- ASSIGNED TASK: Apart from the pictures, every part of the records below gets retyped exactly.
+===+
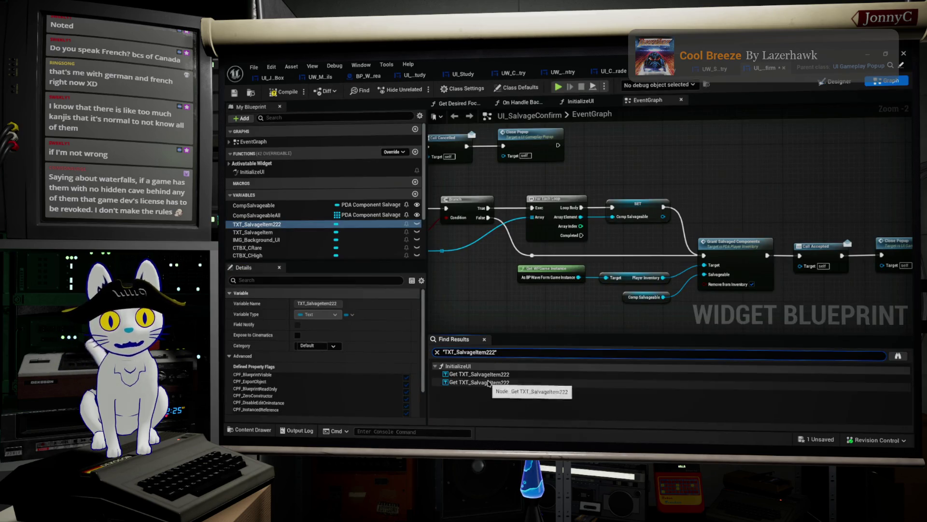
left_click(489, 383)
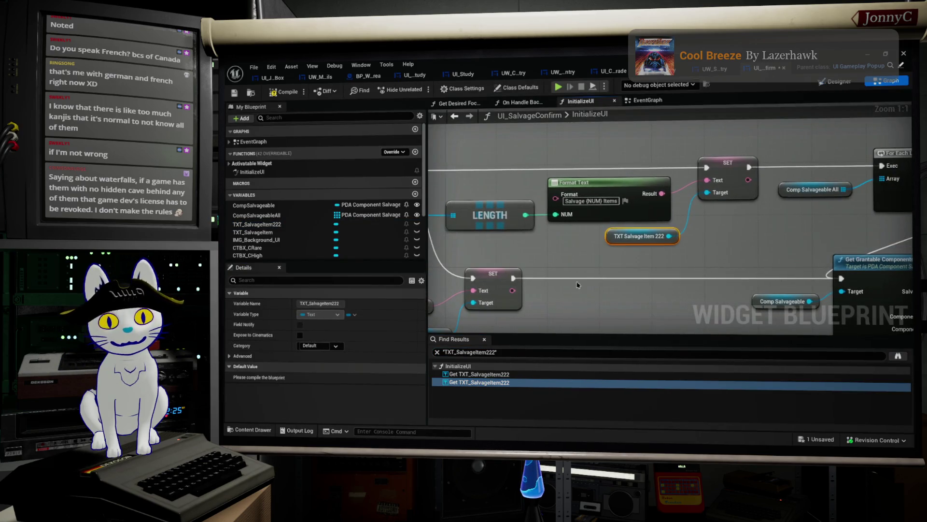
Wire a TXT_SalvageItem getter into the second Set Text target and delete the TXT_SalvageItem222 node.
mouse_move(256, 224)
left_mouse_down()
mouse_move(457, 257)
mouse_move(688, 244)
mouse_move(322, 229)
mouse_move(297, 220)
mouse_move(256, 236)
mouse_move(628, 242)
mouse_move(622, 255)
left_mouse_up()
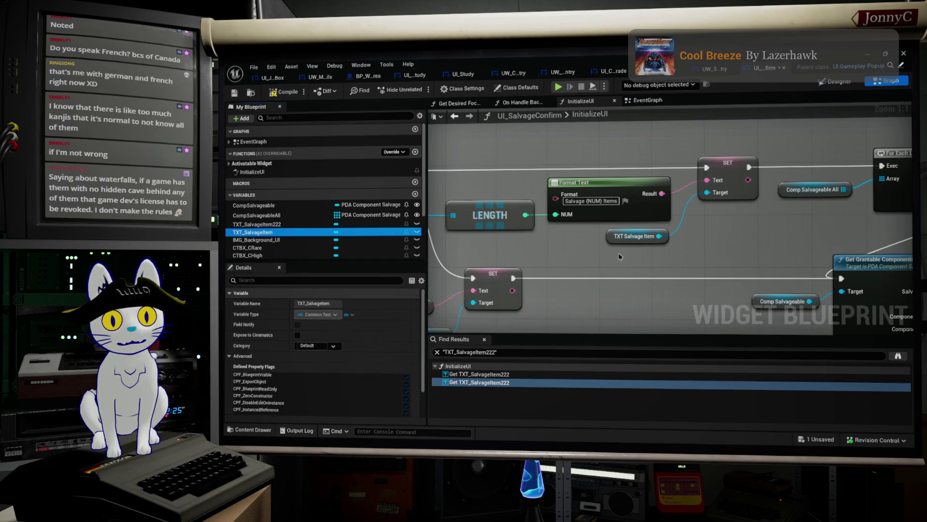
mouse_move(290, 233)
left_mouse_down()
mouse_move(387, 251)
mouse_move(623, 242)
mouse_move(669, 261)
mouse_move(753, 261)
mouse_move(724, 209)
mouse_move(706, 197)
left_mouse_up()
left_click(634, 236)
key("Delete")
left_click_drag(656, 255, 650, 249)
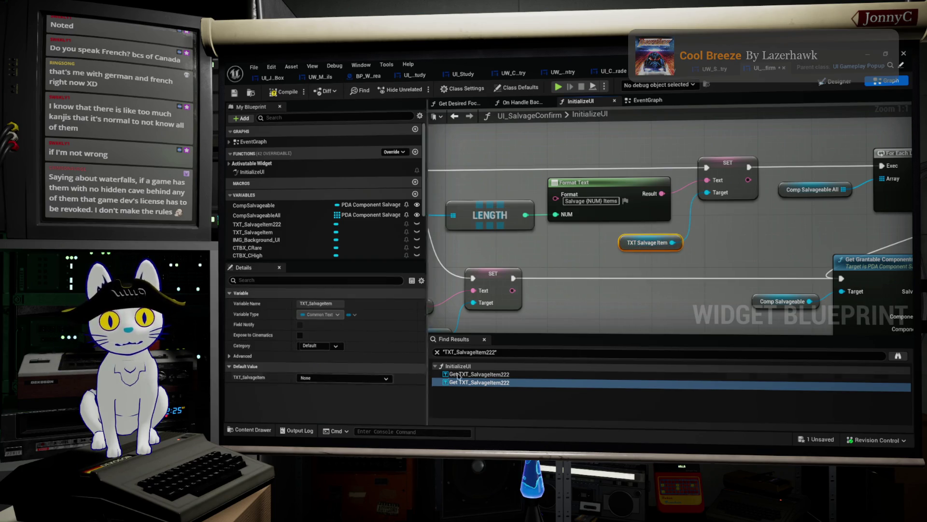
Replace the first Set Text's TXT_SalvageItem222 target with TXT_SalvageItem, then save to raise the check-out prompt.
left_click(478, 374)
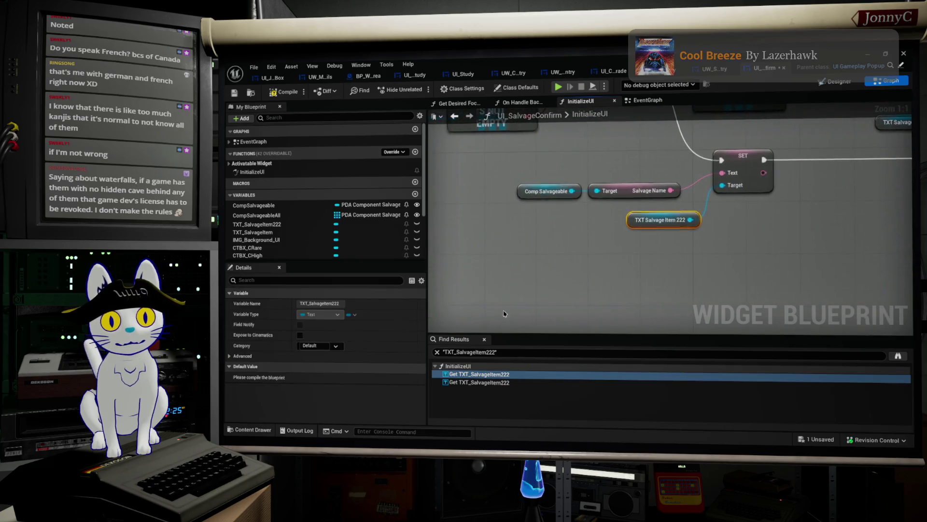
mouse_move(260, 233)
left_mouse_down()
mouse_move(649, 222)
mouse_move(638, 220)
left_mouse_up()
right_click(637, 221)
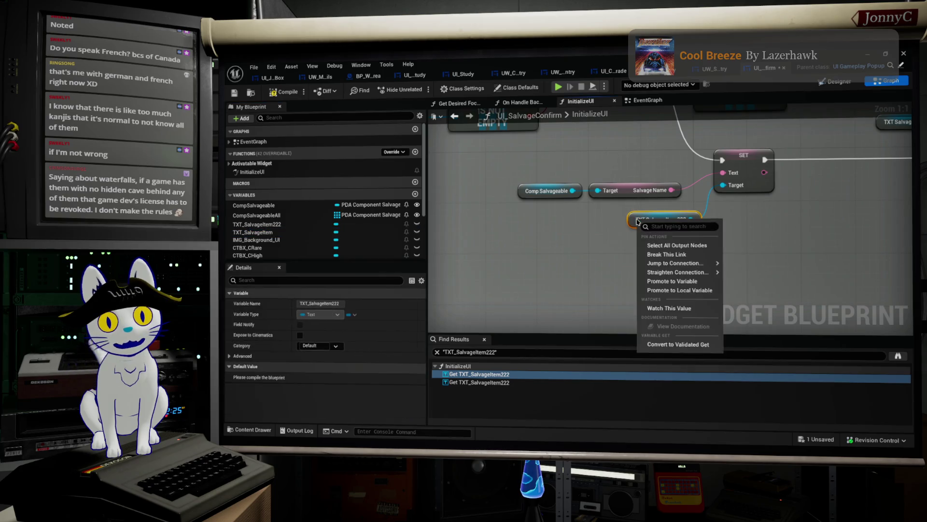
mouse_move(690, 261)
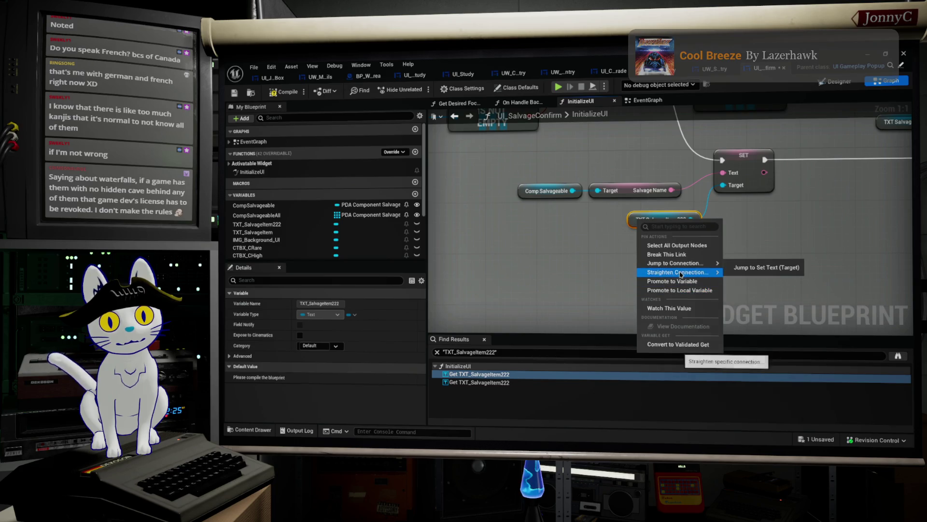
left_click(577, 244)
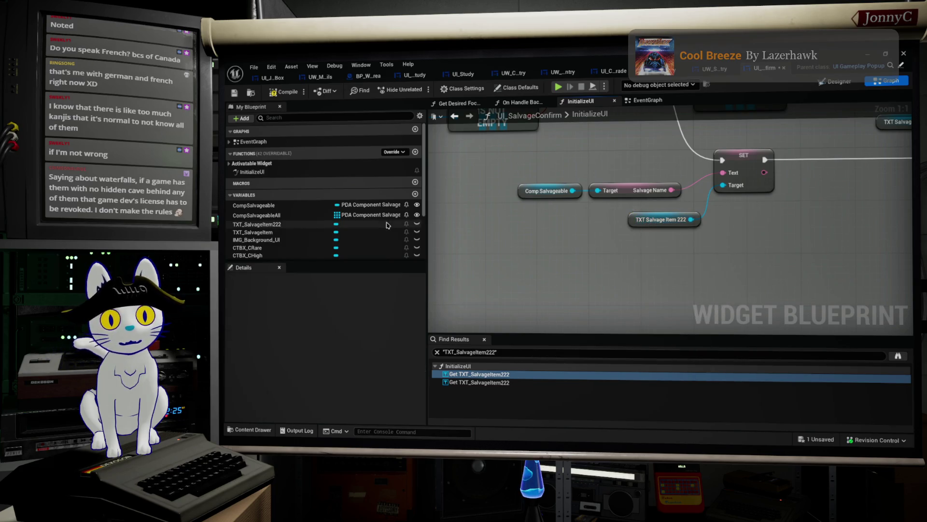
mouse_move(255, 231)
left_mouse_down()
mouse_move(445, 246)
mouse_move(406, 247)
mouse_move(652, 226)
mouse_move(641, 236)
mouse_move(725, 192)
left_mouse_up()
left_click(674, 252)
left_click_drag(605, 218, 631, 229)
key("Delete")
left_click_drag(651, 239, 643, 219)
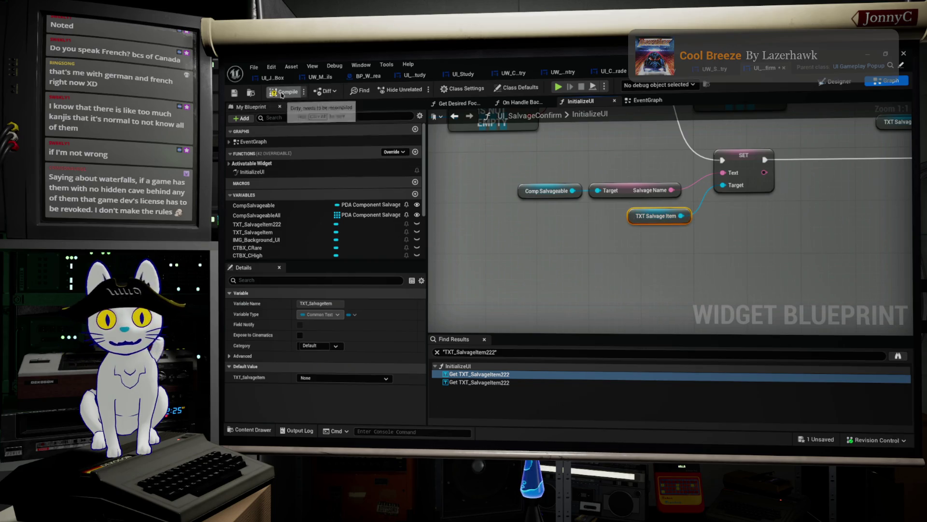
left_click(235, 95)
+===+
- WRITTEN ANSWER:
left_click(489, 383)
Wire a TXT_SalvageItem getter into the second Set Text target and delete the TXT_SalvageItem222 node.
mouse_move(256, 224)
left_mouse_down()
mouse_move(457, 257)
mouse_move(688, 244)
mouse_move(322, 229)
mouse_move(297, 220)
mouse_move(256, 236)
mouse_move(628, 242)
mouse_move(622, 255)
left_mouse_up()
mouse_move(290, 233)
left_mouse_down()
mouse_move(387, 251)
mouse_move(623, 242)
mouse_move(669, 261)
mouse_move(753, 261)
mouse_move(724, 209)
mouse_move(706, 197)
left_mouse_up()
left_click(634, 236)
key("Delete")
left_click_drag(656, 255, 650, 249)
Replace the first Set Text's TXT_SalvageItem222 target with TXT_SalvageItem, then save to raise the check-out prompt.
left_click(478, 374)
mouse_move(260, 233)
left_mouse_down()
mouse_move(649, 222)
mouse_move(638, 220)
left_mouse_up()
right_click(637, 221)
mouse_move(690, 261)
left_click(577, 244)
mouse_move(255, 231)
left_mouse_down()
mouse_move(445, 246)
mouse_move(406, 247)
mouse_move(652, 226)
mouse_move(641, 236)
mouse_move(725, 192)
left_mouse_up()
left_click(674, 252)
left_click_drag(605, 218, 631, 229)
key("Delete")
left_click_drag(651, 239, 643, 219)
left_click(235, 95)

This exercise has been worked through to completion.